The Potawot Health Village opened in 2002 to serve Yurok, Tolowa, Wiyot, Hupa, and Karuk Indians. The centerpiece of the village is a “wellness garden” that is home to native medicinal plants. 20 acres of wetlands circle the outer region of the facility where native grasses grow and are used for basket weaving. Additionally a 3-acre organic garden provides produce for the local farmers market and native cooking demonstrations. The village is a true representation of the connection between food, community, and the environment. Paula Allen who is the clinic’s traditional resource specialist says that one of the main goals of the clinic is to re-establish the traditional ways we once thought about food explaining that cultural traditions are a route to healing. “We were forcibly disconnected from our food, just as we were with our language and our culture. People who are connected to community are more likely to take care of themselves” (Brown April 12, 2012). American Indians have endured devastating disease and tremendous stress due to the displacement of children into boarding schools and the abandonment of cultural practices. All of these stressors are huge contributors to higher blood sugar levels within native populations: diabetes.
One of the biggest contributing factors to chronic health diseases is poverty. When we think about the accessibility of foods in terms of proximity and cost, McDonalds, Taco Bell, and other fast food companies have control of the vast majority of the population. Why spend more money on veggies and fresh meat that you are going to have to cook when you could spend less and have your food immediately. This is a huge contributing factor to laziness and a sedentary life style. We must reconnect with our native roots in terms of enjoying food in every aspect: growing, hunting, enjoying, and sharing this process with a community of loved ones. Paula Allen points out that “making healthier decisions, including growing fruits and vegetables in the backyard, is an embrace of both culture and wellness. Food comes from people and places, we need to be eating food that represents our values” (Brown April 12, 2012).

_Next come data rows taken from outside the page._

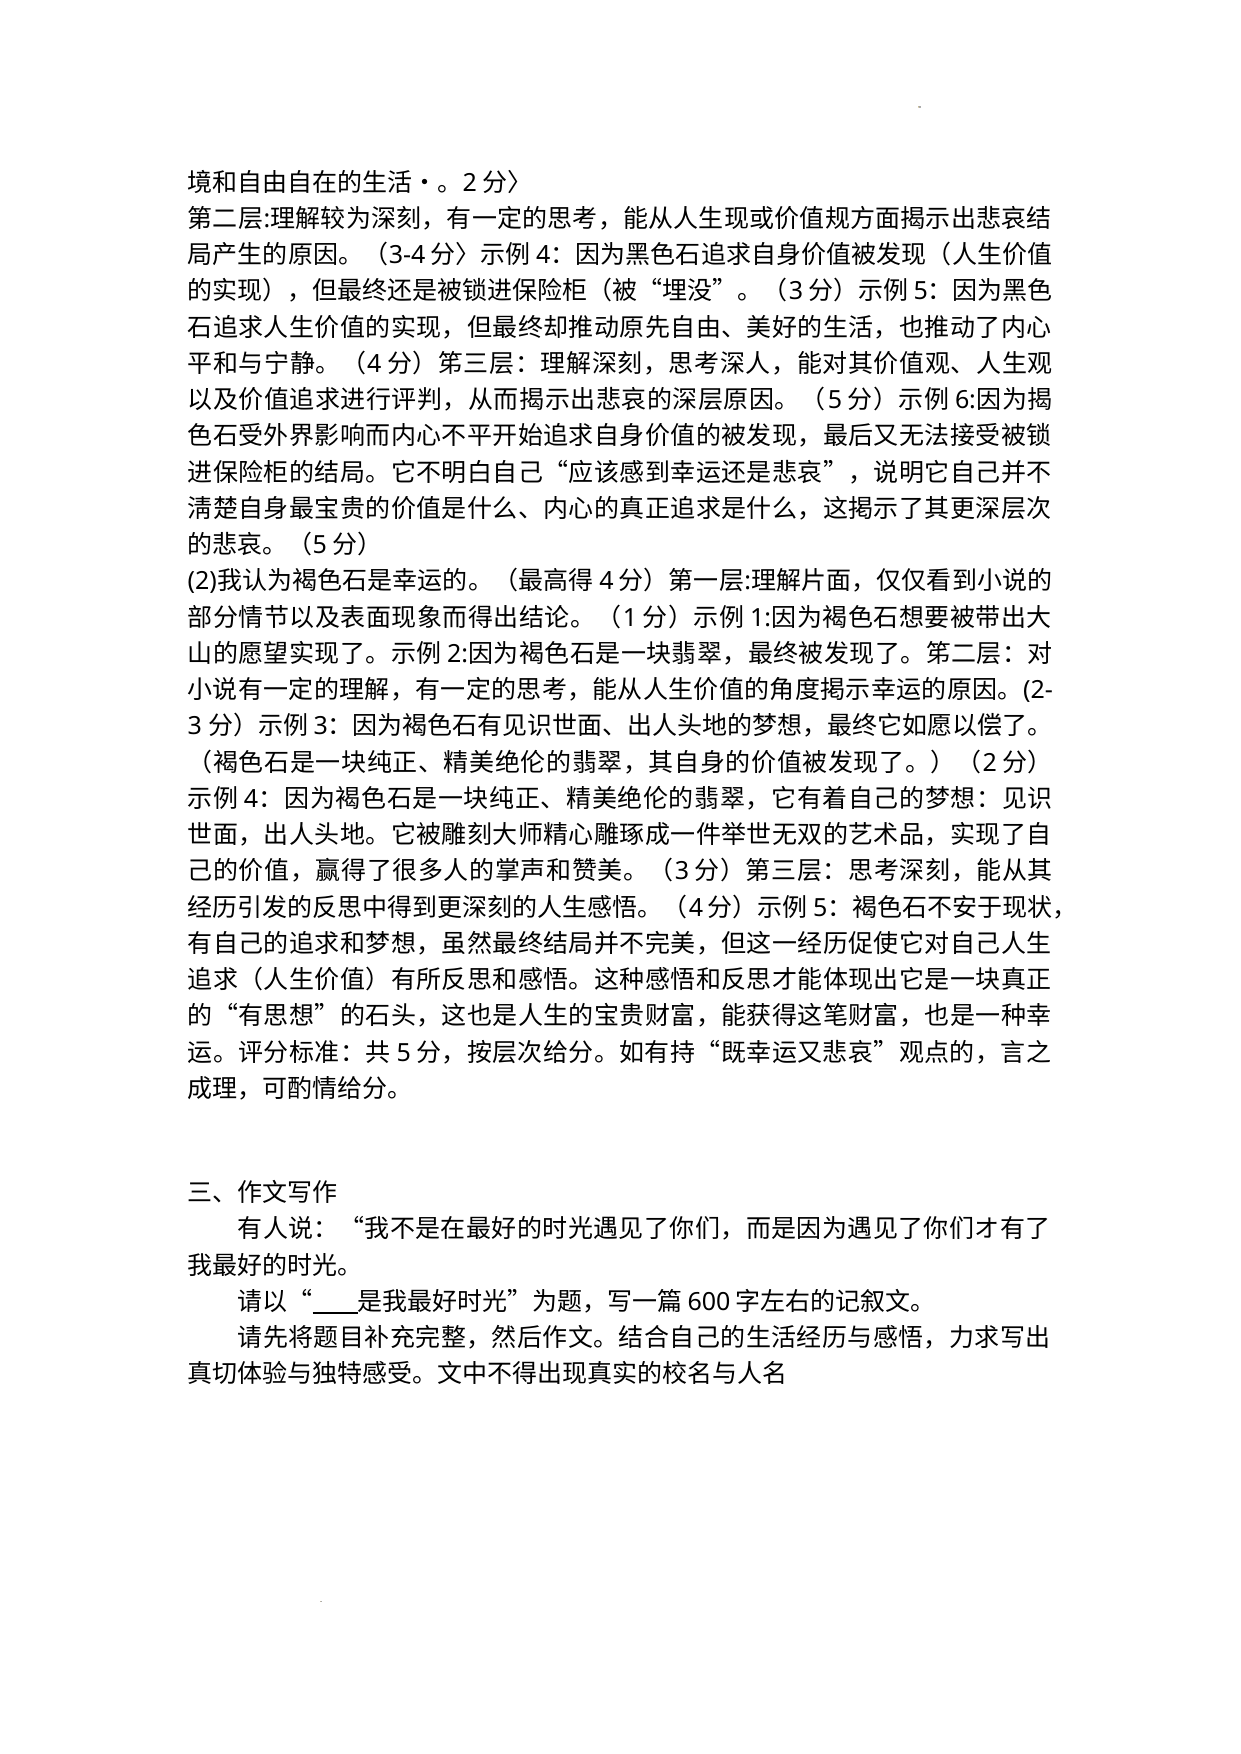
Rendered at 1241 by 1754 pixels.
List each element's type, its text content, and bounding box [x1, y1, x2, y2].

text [187, 162, 1053, 198]
text 请先将题目补充完整，然后作文。结合自己的生活经历与感悟，力求写出真切体验与独特感受。文中不得出现真实的校名与人名 [187, 1318, 1053, 1390]
text 请以“ 是我最好时光”为题，写一篇600字左右的记叙文。 [187, 1281, 1053, 1318]
text 三、作文写作 [187, 1173, 1053, 1209]
text 第二层:理解较为深刻，有一定的思考，能从人生现或价值规方面揭示出悲哀结局产生的原因。（3-4分〉示例4：因为黑色石追求自身价值被发现（人生价值的实现），但最终还是被锁进保险柜（被“埋没”。（3分）示例5：因为黑色石追求人生价值的实现，但最终却推动原先自由、美好的生活，也推动了内心平和与宁静。（4分）笫三层：理解深刻，思考深人，能对其价值观、人生观以及价值追求进行评判，从而揭示出悲哀的深层原因。（5分）示例6:因为揭色石受外界影响而内心不平开始追求自身价值的被发现，最后又无法接受被锁进保险柜的结局。它不明白自己“应该感到幸运还是悲哀”，说明它自己并不淸楚自身最宝贵的价值是什么、内心的真正追求是什么，这掲示了其更深层次的悲哀。（5分） [187, 198, 1053, 561]
text 有人说：“我不是在最好的时光遇见了你们，而是因为遇见了你们オ有了我最好的时光。 [187, 1209, 1053, 1281]
text (2)我认为褐色石是幸运的。（最高得4分）第一层:理解片面，仅仅看到小说的部分情节以及表面现象而得出结论。（1分）示例1:因为褐色石想要被带出大山的愿望实现了。示例2:因为褐色石是一块翡翠，最终被发现了。笫二层：对小说有一定的理解，有一定的思考，能从人生价值的角度掲示幸运的原因。(2-3 分）示例3：因为褐色石有见识世面、出人头地的梦想，最终它如愿以偿了。（褐色石是一块纯正、精美绝伦的翡翠，其自身的价值被发现了。）（2分）示例4：因为褐色石是一块纯正、精美绝伦的翡翠，它有着自己的梦想：见识世面，出人头地。它被雕刻大师精心雕琢成一件举世无双的艺术品，实现了自己的价值，赢得了很多人的掌声和赞美。（3分）第三层：思考深刻，能从其经历引发的反思中得到更深刻的人生感悟。（4分）示例5：褐色石不安于现状，有自己的追求和梦想，虽然最终结局并不完美，但这一经历促使它对自己人生追求（人生价值）有所反思和感悟。这种感悟和反思才能体现出它是一块真正的“有思想”的石头，这也是人生的宝贵财富，能获得这笔财富，也是一种幸运。评分标准：共5分，按层次给分。如有持“既幸运又悲哀”观点的，言之成理，可酌情给分。 [187, 561, 1053, 1104]
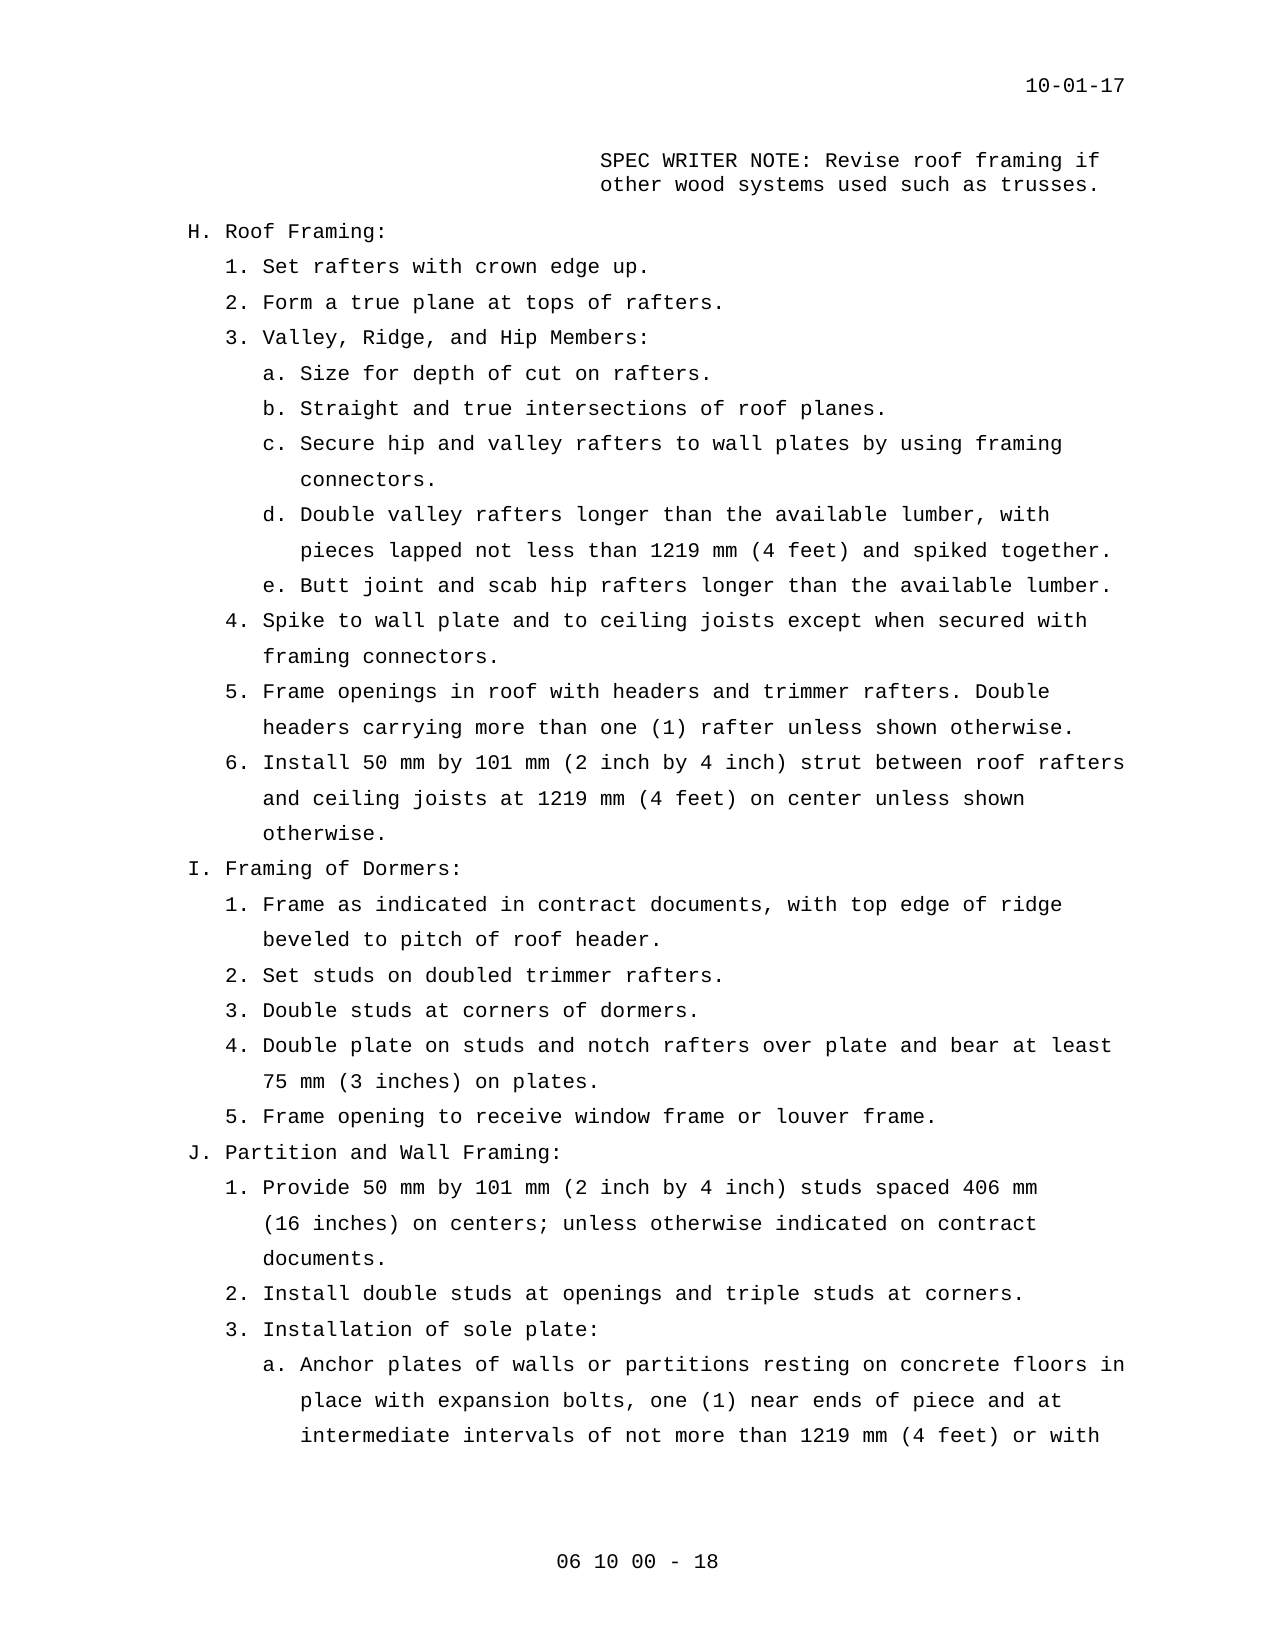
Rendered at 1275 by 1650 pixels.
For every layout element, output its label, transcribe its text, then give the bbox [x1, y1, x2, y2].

Our elders can remember a time when they ate salmon, eel, seaweed, mussels, and acorns multiple times a day. Today because of things like dams, depleted salmon numbers, and timber harvesting, it is continually more difficult to sustain traditional native practices. We must remember that government rations of white flour, fatty meats, and sugar should never replace grass fed beef, fresh fish, and fruits and vegetables. Tribes all over the nation are joining the fight to combat obesity and diabetes through a native food movement. In Minnesota a group from the White Earth Land Recovery Project is delivering buffalo meat, hominy, and wild rice to isolated Ojibwe elders. The confederate tribes of the Umatilla Indian Reservation in Oregon are seeking to protect and restore “first foods” including salmon, deer, and huckleberries. Lets honor our ancestors and our cultural heritage by participating in this fight. My question to you – got seaweed?
~By Scott Anderton
BROWN, PL. (April 12, 2012). Tribal Clinic Uses Native Foods to Fight Diabetes. California Watch. Accessed: May 6, 2012. http://californiawatch.org/dailyreport/tribal-clinic-uses-native-foods-fight-diabetes-15533.
FISKE, R. (June 27, 2012). Nutrition in 100 Words. Madrona Nutrition and Fitness: Guide to Wellness through Holistic Diet and Lifestyle. Accessed: June 29, 2012. www.blogspot.com.